▶ **Problem description**
Using the listing below, report each line holding the string "depth".

════════════════

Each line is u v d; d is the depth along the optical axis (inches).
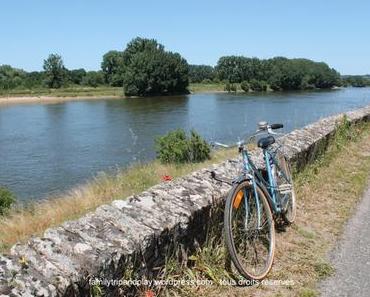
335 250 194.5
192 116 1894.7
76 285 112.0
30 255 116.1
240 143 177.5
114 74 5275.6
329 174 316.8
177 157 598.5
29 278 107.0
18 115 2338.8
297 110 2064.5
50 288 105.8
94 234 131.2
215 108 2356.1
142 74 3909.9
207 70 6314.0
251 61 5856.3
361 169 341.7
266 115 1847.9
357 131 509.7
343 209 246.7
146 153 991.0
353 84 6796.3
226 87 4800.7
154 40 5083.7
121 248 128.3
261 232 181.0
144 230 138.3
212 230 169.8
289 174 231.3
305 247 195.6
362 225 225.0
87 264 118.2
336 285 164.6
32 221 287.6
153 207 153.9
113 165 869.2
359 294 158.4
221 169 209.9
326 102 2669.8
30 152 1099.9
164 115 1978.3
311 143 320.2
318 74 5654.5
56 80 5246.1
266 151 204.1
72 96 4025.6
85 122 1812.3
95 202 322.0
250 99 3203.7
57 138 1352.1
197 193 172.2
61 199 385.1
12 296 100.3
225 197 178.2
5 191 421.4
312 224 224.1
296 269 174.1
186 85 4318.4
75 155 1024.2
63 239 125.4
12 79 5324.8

════════════════

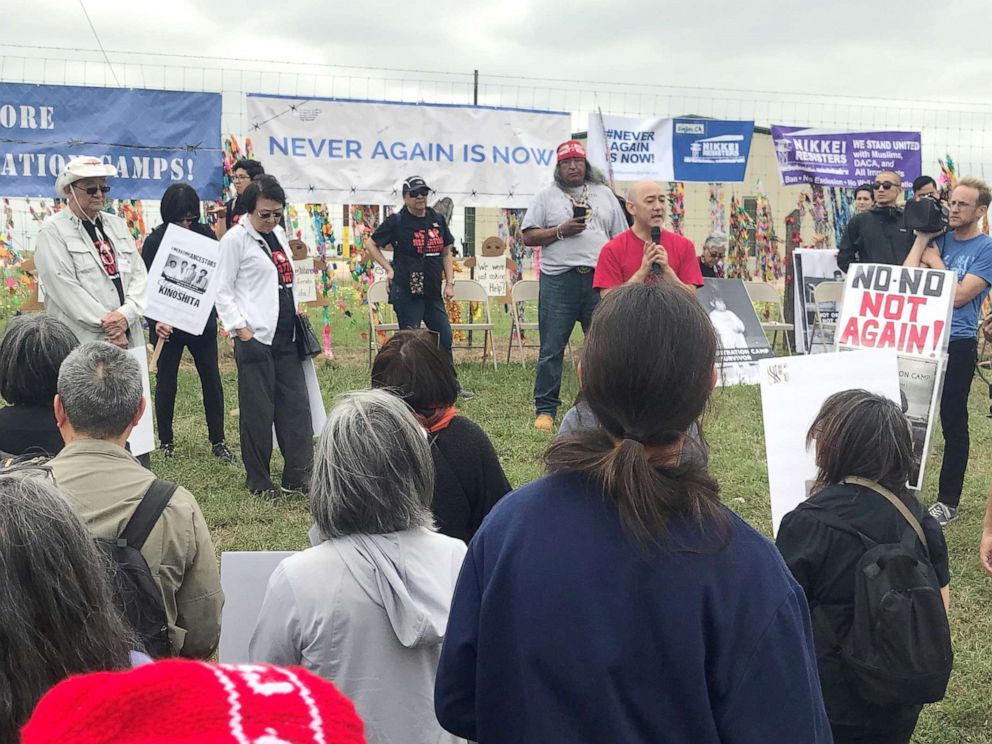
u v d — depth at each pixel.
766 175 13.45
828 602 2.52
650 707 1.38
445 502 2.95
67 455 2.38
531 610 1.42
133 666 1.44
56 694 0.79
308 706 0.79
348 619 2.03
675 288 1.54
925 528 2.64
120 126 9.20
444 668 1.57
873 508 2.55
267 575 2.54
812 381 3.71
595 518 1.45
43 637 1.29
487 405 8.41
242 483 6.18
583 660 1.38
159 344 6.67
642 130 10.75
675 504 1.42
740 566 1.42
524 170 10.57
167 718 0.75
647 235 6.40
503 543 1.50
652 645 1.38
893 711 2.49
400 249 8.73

════════════════

▶ **Task result**
Each line is u v d; d is the depth along the optical axis (inches).
u v d — depth at each pixel.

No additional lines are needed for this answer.